Деятельная натура Троцкого сразу же определила себе круг работы. Он много занимался самообразованием и, пожалуй, впервые широко попробовал себя на поприще журналистики, где бесспорно преуспел. После партийной клички Львов он придумал себе еще одну – Антид Ото. Статьи с этой подписью стали часто появляться в местной газете «Восточное обозрение». Писать он был готов на любые темы: о сибирской деревне и положении женщин в Сибири, о местных властях и роли земств. Троцкий писал статьи о творчестве Ницше, Гоголя, об Успенском, Герцене… Его материалы категоричны, как приговор. Вот, например, как он разделывается с известным в то время писателем в статье «История литературы, г. Боборыкин и русская критика». Троцкий начинает сразу лихо: «Г. Боборыкин написал книгу о европейском романе (Европейский роман в XIX столетии. СПб, 1900). Но с этой книгой случился совершенно исключительный казус: ее никто кроме самого автора, не понял…»{25} Далее в том же духе. Через всю жизнь Лев Давидович пронесет это качество: безапелляционность и бескомпромиссность в оценках; отсутствие боязни высказать кому угодно свое «особое» мнение; готовность пойти против устоявшихся норм и порядков. Благодаря этим качествам он приобретал немало сторонников. Но еще больше противников.

Несколько статей ему удалось отправить за рубеж, на Запад. В кругах русской эмиграции заметили несомненные литературные способности неизвестного корреспондента. Там не знали, что эти статьи – плод не долгой работы, а быстрой импровизации, своеобразного озарения, когда мысль легко изливается на бумагу. Писатели и журналисты знают, как трудно дается иногда одна фраза, одно слово. Об этих мучениях рано умерший поэт, молодой Семен Надсон, которого любил Троцкий, писал: «Нет на свете мук сильнее муки слова». Но Л. Бронштейн мучился мало: писал быстро, ярко, категорично. Нередко – легковесно. В его статьях молодых лет явно просматривается желание блеснуть эрудицией, сослаться на наимоднейшие литературные и научные авторитеты, классику, часто без видимой необходимости. К слову, ссылка в Сибирь давала богатые возможности заниматься литературным трудом.

В своих воспоминаниях, письмах, многочисленных автобиографических заметках село Усть-Кут, Верхоленск стали для Бронштейна одной из его личных «вершин» служения революционному делу.

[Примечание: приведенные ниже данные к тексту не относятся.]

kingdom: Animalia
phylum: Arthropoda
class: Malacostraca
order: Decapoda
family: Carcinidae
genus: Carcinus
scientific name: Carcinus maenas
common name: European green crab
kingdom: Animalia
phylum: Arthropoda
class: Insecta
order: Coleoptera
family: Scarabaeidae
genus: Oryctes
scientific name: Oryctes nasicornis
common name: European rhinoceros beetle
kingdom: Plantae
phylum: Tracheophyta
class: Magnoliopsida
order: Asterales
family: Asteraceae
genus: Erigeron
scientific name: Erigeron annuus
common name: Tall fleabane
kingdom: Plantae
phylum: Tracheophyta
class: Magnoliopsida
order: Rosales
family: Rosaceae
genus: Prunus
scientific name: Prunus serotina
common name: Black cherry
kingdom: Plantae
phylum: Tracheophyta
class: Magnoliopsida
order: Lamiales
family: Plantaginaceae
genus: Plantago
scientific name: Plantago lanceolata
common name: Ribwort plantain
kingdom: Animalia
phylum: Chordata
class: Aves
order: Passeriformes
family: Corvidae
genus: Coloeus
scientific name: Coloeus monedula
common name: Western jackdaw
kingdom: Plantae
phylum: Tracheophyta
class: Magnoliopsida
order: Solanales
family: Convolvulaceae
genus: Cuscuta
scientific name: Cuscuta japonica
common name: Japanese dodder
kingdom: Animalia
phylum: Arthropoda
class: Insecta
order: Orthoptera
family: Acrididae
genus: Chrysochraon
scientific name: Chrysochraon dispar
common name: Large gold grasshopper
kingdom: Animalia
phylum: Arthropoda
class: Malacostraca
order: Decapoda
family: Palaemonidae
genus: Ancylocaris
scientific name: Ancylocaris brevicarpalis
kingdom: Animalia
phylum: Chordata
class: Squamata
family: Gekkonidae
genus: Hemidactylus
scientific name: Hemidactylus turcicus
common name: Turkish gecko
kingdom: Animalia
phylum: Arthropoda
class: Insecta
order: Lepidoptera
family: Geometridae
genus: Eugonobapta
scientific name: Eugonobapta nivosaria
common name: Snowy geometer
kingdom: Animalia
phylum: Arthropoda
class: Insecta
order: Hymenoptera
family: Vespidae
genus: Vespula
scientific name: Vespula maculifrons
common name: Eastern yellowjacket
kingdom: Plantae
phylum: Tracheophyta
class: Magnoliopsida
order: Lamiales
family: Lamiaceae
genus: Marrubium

Кстати, если попытаться сравнить быт, жизнь, условия существования ссыльных, которые окажутся здесь уже в советское время, то придешь к выводу, что они несопоставимы по своей суровости. Жандармам Российской империи было ой как далеко до беспощадности сталинских карательных органов! И в создании этой новой системы со временем примет активное участие и ссыльный из Усть-Кута.



В феврале 1923 года Л.Д.Троцкий по просьбе своего зарубежного друга М. Истмена написал ему о своей первой ссылке. Жизнь ссыльного он описывал таким образом: «…в Сибири, в Усть-Куте мы жили на одной квартире с польским сапожником Микшей. Это был прекрасный товарищ, внимательный, заботливый, великолепный повар, но он выпивал, и чем дальше, тем больше. Время делилось между хозяйственной работой и чтением. Рубка дров, подметание, мойка посуды, помощь Микше по кухне. Чтение было очень разнообразно: Маркс, социалистическая литература, художественные произведения мировой литературы. Журналистская работа; стал писать корреспонденции в «Восточное обозрение». Литературная работа – обычно ночью. Нередко до 5–6 часов утра. Привычка эта сохранилась у меня и позже, в венский период моей жизни…

Однажды мне не выдали почту в почтовом отделении. Я бурно запротестовал. Меня приговорили к трем рублям штрафа. Извещение это меня застало уже в Верхоленске, откуда я вскоре бежал. Так три рубля штрафа не были уплачены, в числе многих других моих долгов царизму…»{26}.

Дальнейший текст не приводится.